» **Directions**
Find every line in the records below that holds the word "assistance", and copy each one.

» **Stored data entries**
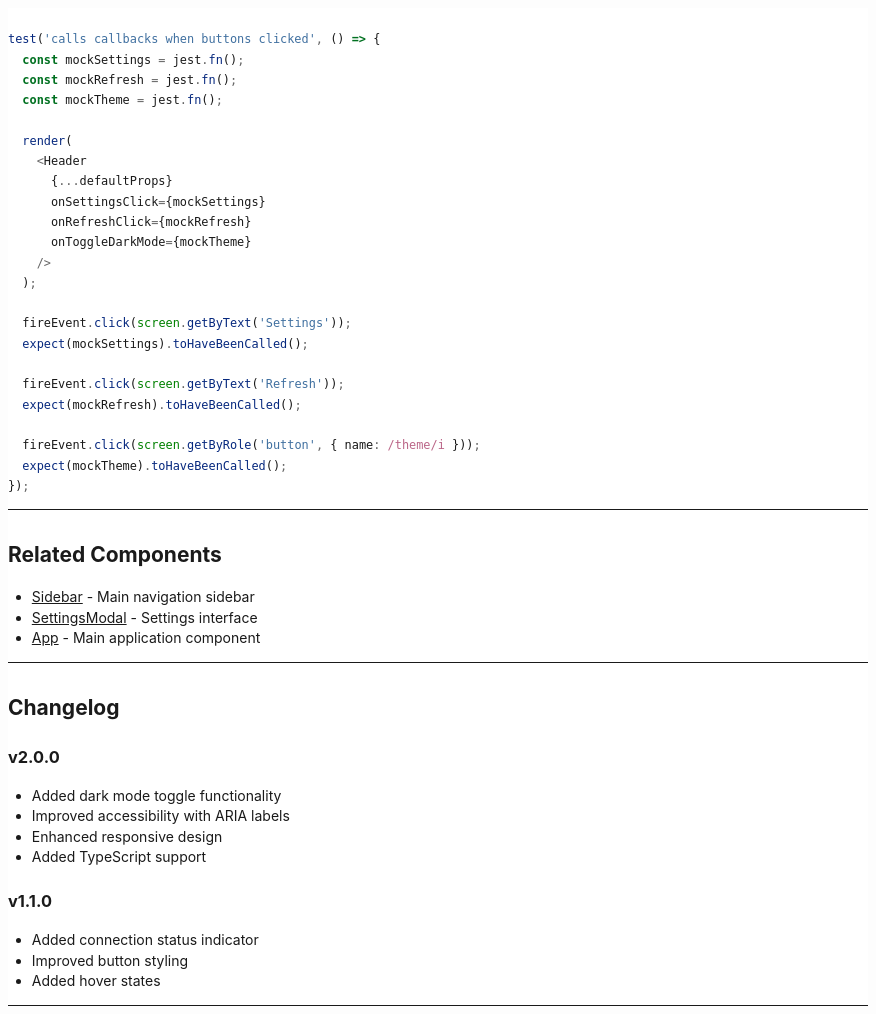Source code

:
 ```typescript

test('calls callbacks when buttons clicked', () => {
  const mockSettings = jest.fn();
  const mockRefresh = jest.fn();
  const mockTheme = jest.fn();
  
  render(
    <Header
      {...defaultProps}
      onSettingsClick={mockSettings}
      onRefreshClick={mockRefresh}
      onToggleDarkMode={mockTheme}
    />
  );
  
  fireEvent.click(screen.getByText('Settings'));
  expect(mockSettings).toHaveBeenCalled();
  
  fireEvent.click(screen.getByText('Refresh'));
  expect(mockRefresh).toHaveBeenCalled();
  
  fireEvent.click(screen.getByRole('button', { name: /theme/i }));
  expect(mockTheme).toHaveBeenCalled();
});
```

---

## Related Components

- [Sidebar](./Sidebar.md) - Main navigation sidebar
- [SettingsModal](./SettingsModal.md) - Settings interface
- [App](../App.md) - Main application component

---

## Changelog

### v2.0.0
- Added dark mode toggle functionality
- Improved accessibility with ARIA labels
- Enhanced responsive design
- Added TypeScript support

### v1.1.0
- Added connection status indicator
- Improved button styling
- Added hover states

---
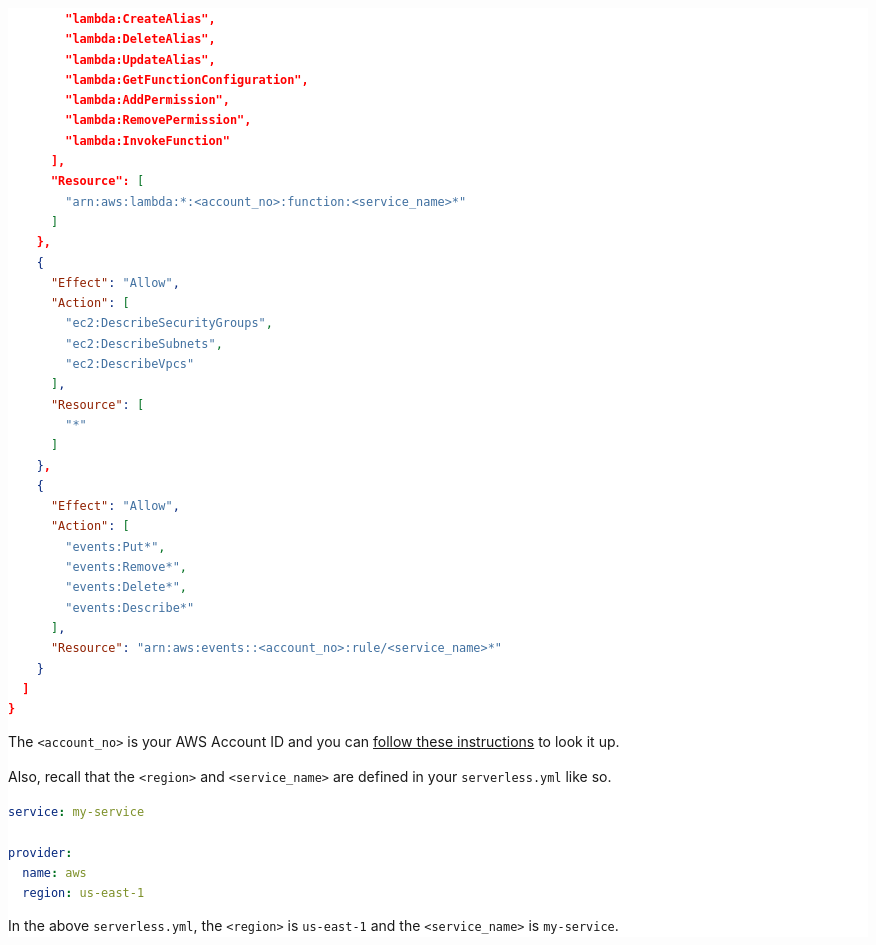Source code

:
 ``` json
        "lambda:CreateAlias",
        "lambda:DeleteAlias",
        "lambda:UpdateAlias",
        "lambda:GetFunctionConfiguration",
        "lambda:AddPermission",
        "lambda:RemovePermission",
        "lambda:InvokeFunction"
      ],
      "Resource": [
        "arn:aws:lambda:*:<account_no>:function:<service_name>*"
      ]
    },
    {
      "Effect": "Allow",
      "Action": [
        "ec2:DescribeSecurityGroups",
        "ec2:DescribeSubnets",
        "ec2:DescribeVpcs"
      ],
      "Resource": [
        "*"
      ]
    },
    {
      "Effect": "Allow",
      "Action": [
        "events:Put*",
        "events:Remove*",
        "events:Delete*",
        "events:Describe*"
      ],
      "Resource": "arn:aws:events::<account_no>:rule/<service_name>*"
    }
  ]
}
```

The `<account_no>` is your AWS Account ID and you can [follow these instructions](http://docs.aws.amazon.com/IAM/latest/UserGuide/console_account-alias.html) to look it up.

Also, recall that the `<region>` and `<service_name>` are defined in your `serverless.yml` like so.

``` yaml
service: my-service

provider:
  name: aws
  region: us-east-1
```

In the above `serverless.yml`, the `<region>` is `us-east-1` and the `<service_name>` is `my-service`.
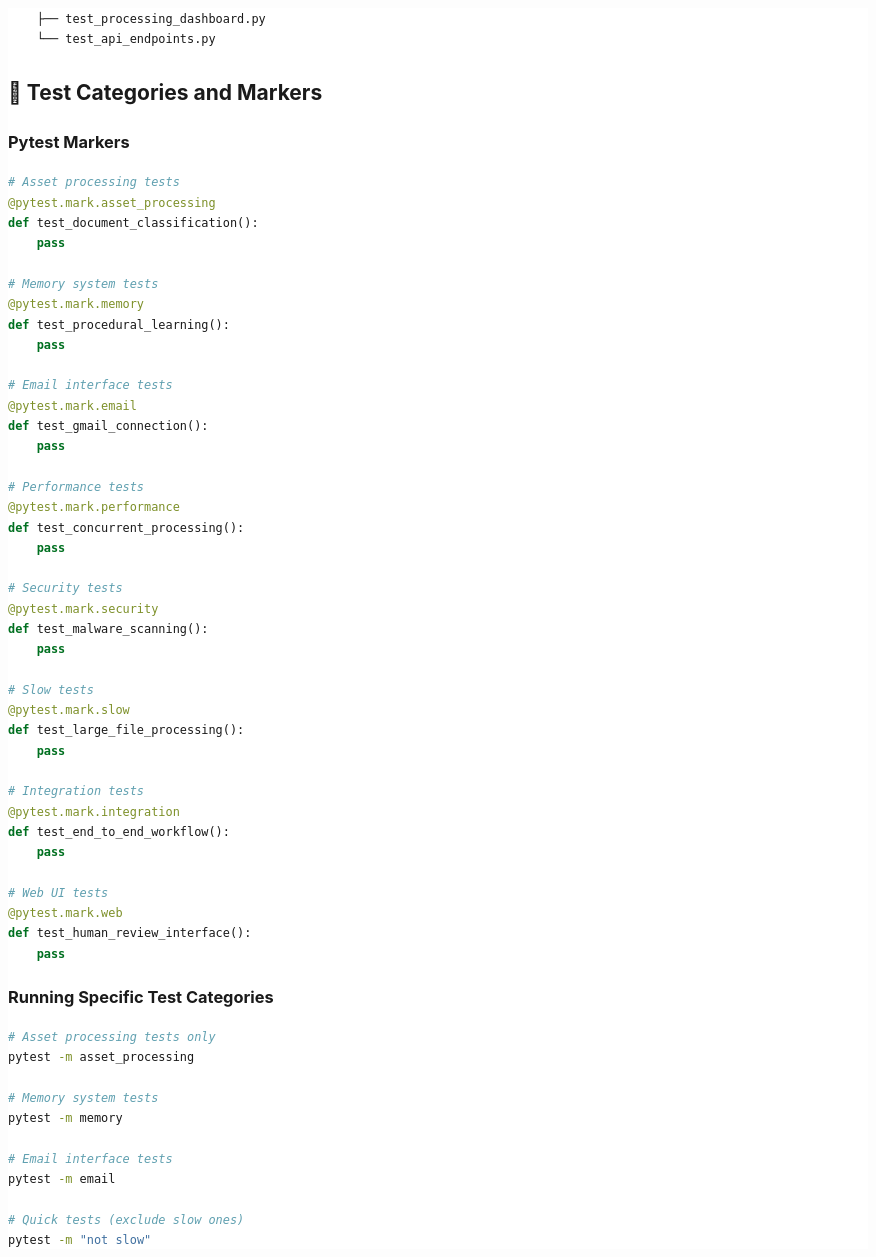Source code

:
 ```
    ├── test_processing_dashboard.py
    └── test_api_endpoints.py
```

## 🧪 **Test Categories and Markers**

### **Pytest Markers**
```python
# Asset processing tests
@pytest.mark.asset_processing
def test_document_classification():
    pass

# Memory system tests
@pytest.mark.memory
def test_procedural_learning():
    pass

# Email interface tests
@pytest.mark.email
def test_gmail_connection():
    pass

# Performance tests
@pytest.mark.performance
def test_concurrent_processing():
    pass

# Security tests
@pytest.mark.security
def test_malware_scanning():
    pass

# Slow tests
@pytest.mark.slow
def test_large_file_processing():
    pass

# Integration tests
@pytest.mark.integration
def test_end_to_end_workflow():
    pass

# Web UI tests
@pytest.mark.web
def test_human_review_interface():
    pass
```

### **Running Specific Test Categories**
```bash
# Asset processing tests only
pytest -m asset_processing

# Memory system tests
pytest -m memory

# Email interface tests
pytest -m email

# Quick tests (exclude slow ones)
pytest -m "not slow"
```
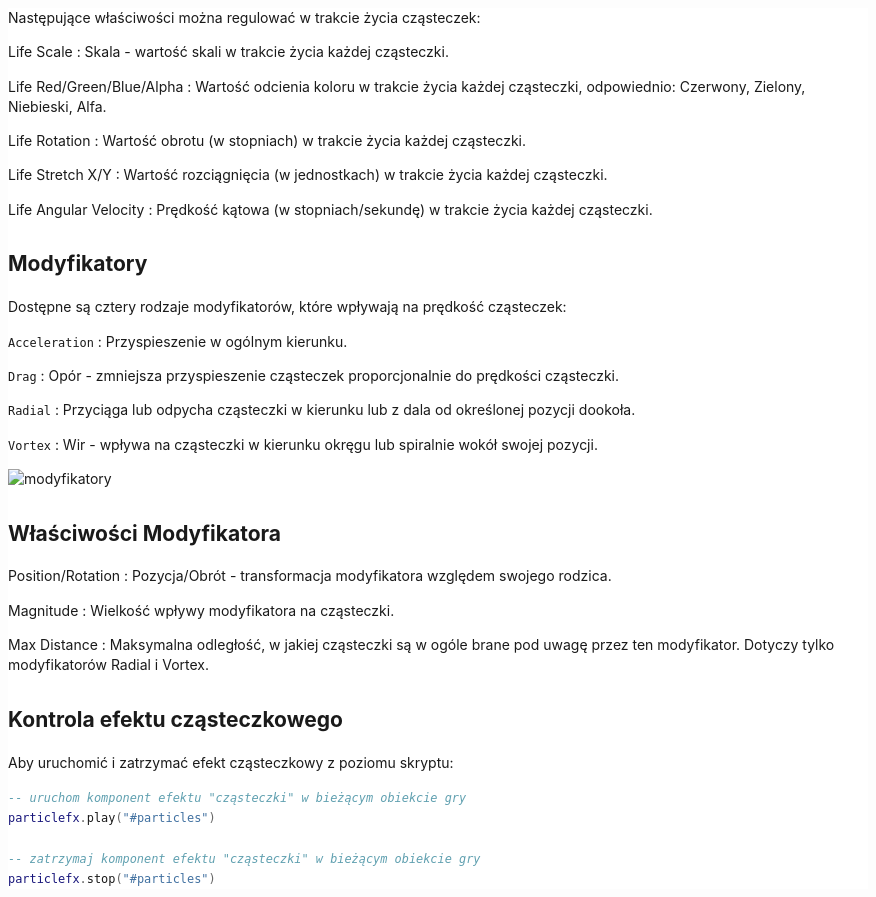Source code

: Następujące właściwości można regulować w trakcie życia cząsteczek:

Life Scale
: Skala - wartość skali w trakcie życia każdej cząsteczki.

Life Red/Green/Blue/Alpha
: Wartość odcienia koloru w trakcie życia każdej cząsteczki, odpowiednio: Czerwony, Zielony, Niebieski, Alfa.

Life Rotation
: Wartość obrotu (w stopniach) w trakcie życia każdej cząsteczki.

Life Stretch X/Y
: Wartość rozciągnięcia (w jednostkach) w trakcie życia każdej cząsteczki.

Life Angular Velocity
: Prędkość kątowa (w stopniach/sekundę) w trakcie życia każdej cząsteczki.

## Modyfikatory

Dostępne są cztery rodzaje modyfikatorów, które wpływają na prędkość cząsteczek:

`Acceleration`
: Przyspieszenie w ogólnym kierunku.

`Drag`
: Opór - zmniejsza przyspieszenie cząsteczek proporcjonalnie do prędkości cząsteczki.

`Radial`
: Przyciąga lub odpycha cząsteczki w kierunku lub z dala od określonej pozycji dookoła.

`Vortex`
: Wir - wpływa na cząsteczki w kierunku okręgu lub spiralnie wokół swojej pozycji.

  ![modyfikatory](/manuals/images/particlefx/modifiers.png)

## Właściwości Modyfikatora

Position/Rotation
: Pozycja/Obrót - transformacja modyfikatora względem swojego rodzica.

Magnitude
: Wielkość wpływy modyfikatora na cząsteczki.

Max Distance
: Maksymalna odległość, w jakiej cząsteczki są w ogóle brane pod uwagę przez ten modyfikator. Dotyczy tylko modyfikatorów Radial i Vortex.

## Kontrola efektu cząsteczkowego

Aby uruchomić i zatrzymać efekt cząsteczkowy z poziomu skryptu:

```lua
-- uruchom komponent efektu "cząsteczki" w bieżącym obiekcie gry
particlefx.play("#particles")

-- zatrzymaj komponent efektu "cząsteczki" w bieżącym obiekcie gry
particlefx.stop("#particles")
```
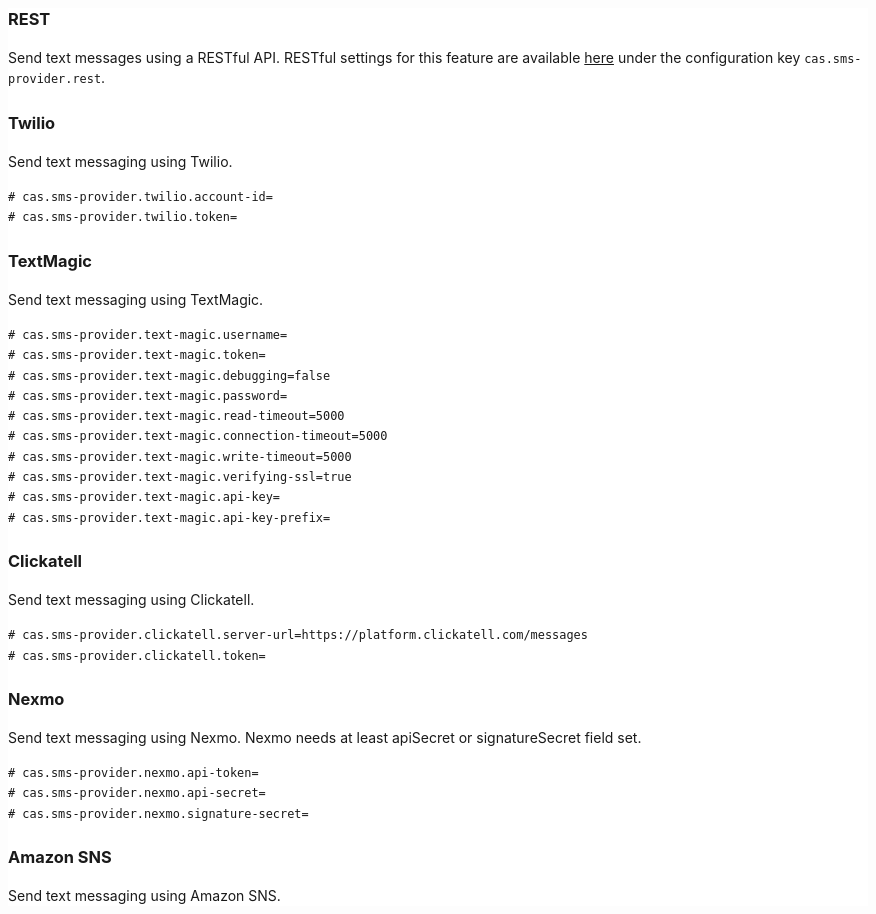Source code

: ### REST

Send text messages using a RESTful API. RESTful settings for this feature are 
available [here](Configuration-Properties-Common.html#restful-integrations) under the configuration key `cas.sms-provider.rest`.

### Twilio

Send text messaging using Twilio.

```properties
# cas.sms-provider.twilio.account-id=
# cas.sms-provider.twilio.token=
```

### TextMagic

Send text messaging using TextMagic.

```properties
# cas.sms-provider.text-magic.username=
# cas.sms-provider.text-magic.token=
# cas.sms-provider.text-magic.debugging=false
# cas.sms-provider.text-magic.password=
# cas.sms-provider.text-magic.read-timeout=5000
# cas.sms-provider.text-magic.connection-timeout=5000
# cas.sms-provider.text-magic.write-timeout=5000
# cas.sms-provider.text-magic.verifying-ssl=true
# cas.sms-provider.text-magic.api-key=
# cas.sms-provider.text-magic.api-key-prefix=
```

### Clickatell

Send text messaging using Clickatell.

```properties
# cas.sms-provider.clickatell.server-url=https://platform.clickatell.com/messages
# cas.sms-provider.clickatell.token=
```

### Nexmo

Send text messaging using Nexmo.
Nexmo needs at least apiSecret or signatureSecret field set.

```properties
# cas.sms-provider.nexmo.api-token=
# cas.sms-provider.nexmo.api-secret=
# cas.sms-provider.nexmo.signature-secret=
```

### Amazon SNS

Send text messaging using Amazon SNS.
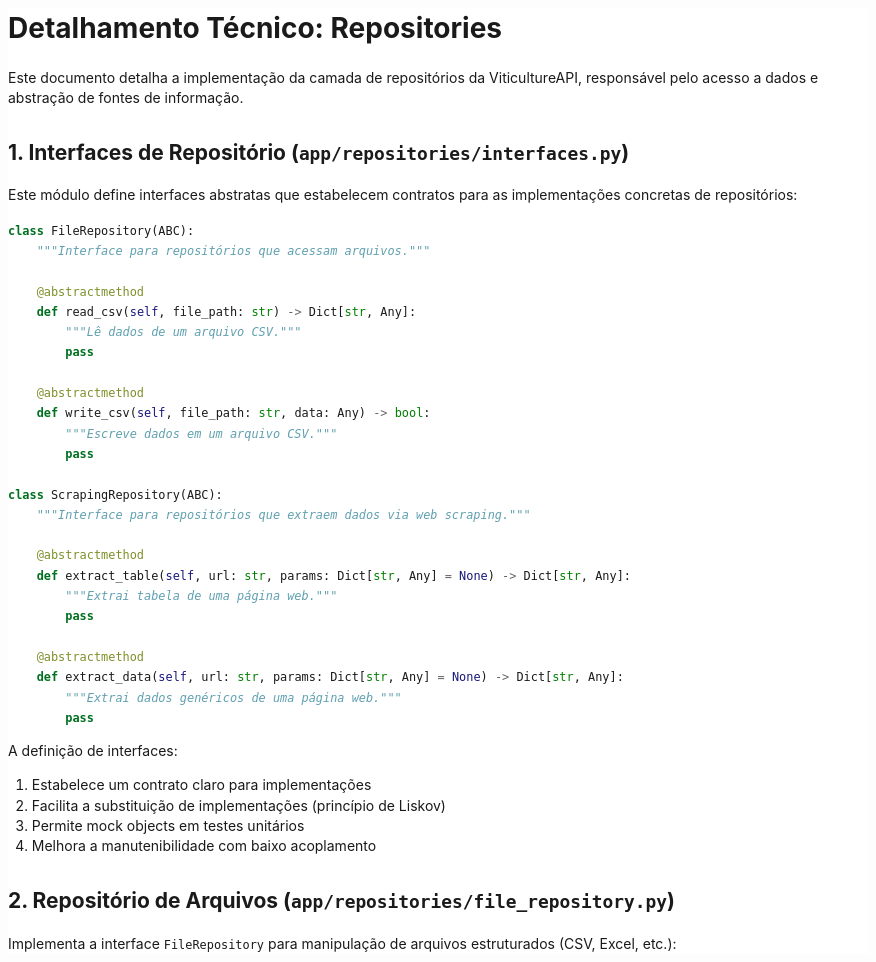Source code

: # Detalhamento Técnico: Repositories

Este documento detalha a implementação da camada de repositórios da ViticultureAPI, responsável pelo acesso a dados e abstração de fontes de informação.

## 1. Interfaces de Repositório (`app/repositories/interfaces.py`)

Este módulo define interfaces abstratas que estabelecem contratos para as implementações concretas de repositórios:

```python
class FileRepository(ABC):
    """Interface para repositórios que acessam arquivos."""
    
    @abstractmethod
    def read_csv(self, file_path: str) -> Dict[str, Any]:
        """Lê dados de um arquivo CSV."""
        pass
    
    @abstractmethod
    def write_csv(self, file_path: str, data: Any) -> bool:
        """Escreve dados em um arquivo CSV."""
        pass

class ScrapingRepository(ABC):
    """Interface para repositórios que extraem dados via web scraping."""
    
    @abstractmethod
    def extract_table(self, url: str, params: Dict[str, Any] = None) -> Dict[str, Any]:
        """Extrai tabela de uma página web."""
        pass
    
    @abstractmethod
    def extract_data(self, url: str, params: Dict[str, Any] = None) -> Dict[str, Any]:
        """Extrai dados genéricos de uma página web."""
        pass
```

A definição de interfaces:
1. Estabelece um contrato claro para implementações
2. Facilita a substituição de implementações (princípio de Liskov)
3. Permite mock objects em testes unitários
4. Melhora a manutenibilidade com baixo acoplamento

## 2. Repositório de Arquivos (`app/repositories/file_repository.py`)

Implementa a interface `FileRepository` para manipulação de arquivos estruturados (CSV, Excel, etc.):
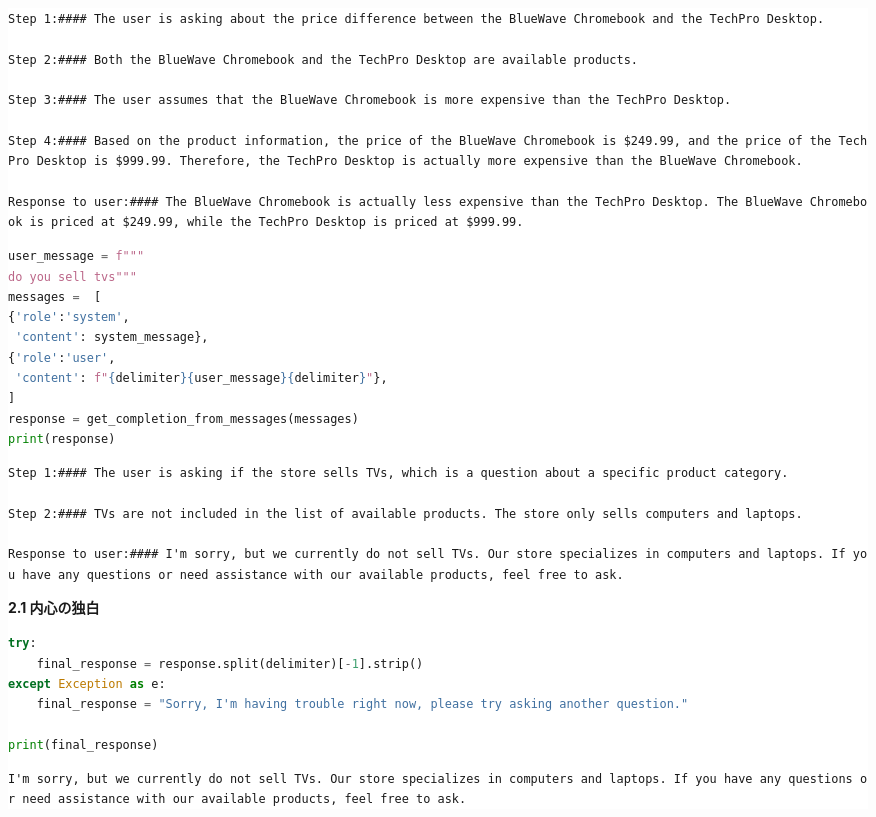     Step 1:#### The user is asking about the price difference between the BlueWave Chromebook and the TechPro Desktop.
    
    Step 2:#### Both the BlueWave Chromebook and the TechPro Desktop are available products.
    
    Step 3:#### The user assumes that the BlueWave Chromebook is more expensive than the TechPro Desktop.
    
    Step 4:#### Based on the product information, the price of the BlueWave Chromebook is $249.99, and the price of the TechPro Desktop is $999.99. Therefore, the TechPro Desktop is actually more expensive than the BlueWave Chromebook.
    
    Response to user:#### The BlueWave Chromebook is actually less expensive than the TechPro Desktop. The BlueWave Chromebook is priced at $249.99, while the TechPro Desktop is priced at $999.99.



```python
user_message = f"""
do you sell tvs"""
messages =  [  
{'role':'system', 
 'content': system_message},    
{'role':'user', 
 'content': f"{delimiter}{user_message}{delimiter}"},  
] 
response = get_completion_from_messages(messages)
print(response)
```

    Step 1:#### The user is asking if the store sells TVs, which is a question about a specific product category.
    
    Step 2:#### TVs are not included in the list of available products. The store only sells computers and laptops.
    
    Response to user:#### I'm sorry, but we currently do not sell TVs. Our store specializes in computers and laptops. If you have any questions or need assistance with our available products, feel free to ask.


**2.1 内心の独白**


```python
try:
    final_response = response.split(delimiter)[-1].strip()
except Exception as e:
    final_response = "Sorry, I'm having trouble right now, please try asking another question."
    
print(final_response)
```

    I'm sorry, but we currently do not sell TVs. Our store specializes in computers and laptops. If you have any questions or need assistance with our available products, feel free to ask.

» **Task output**
    Response to user:#### I'm sorry, but we currently do not sell TVs. Our store specializes in computers and laptops. If you have any questions or need assistance with our available products, feel free to ask.
    I'm sorry, but we currently do not sell TVs. Our store specializes in computers and laptops. If you have any questions or need assistance with our available products, feel free to ask.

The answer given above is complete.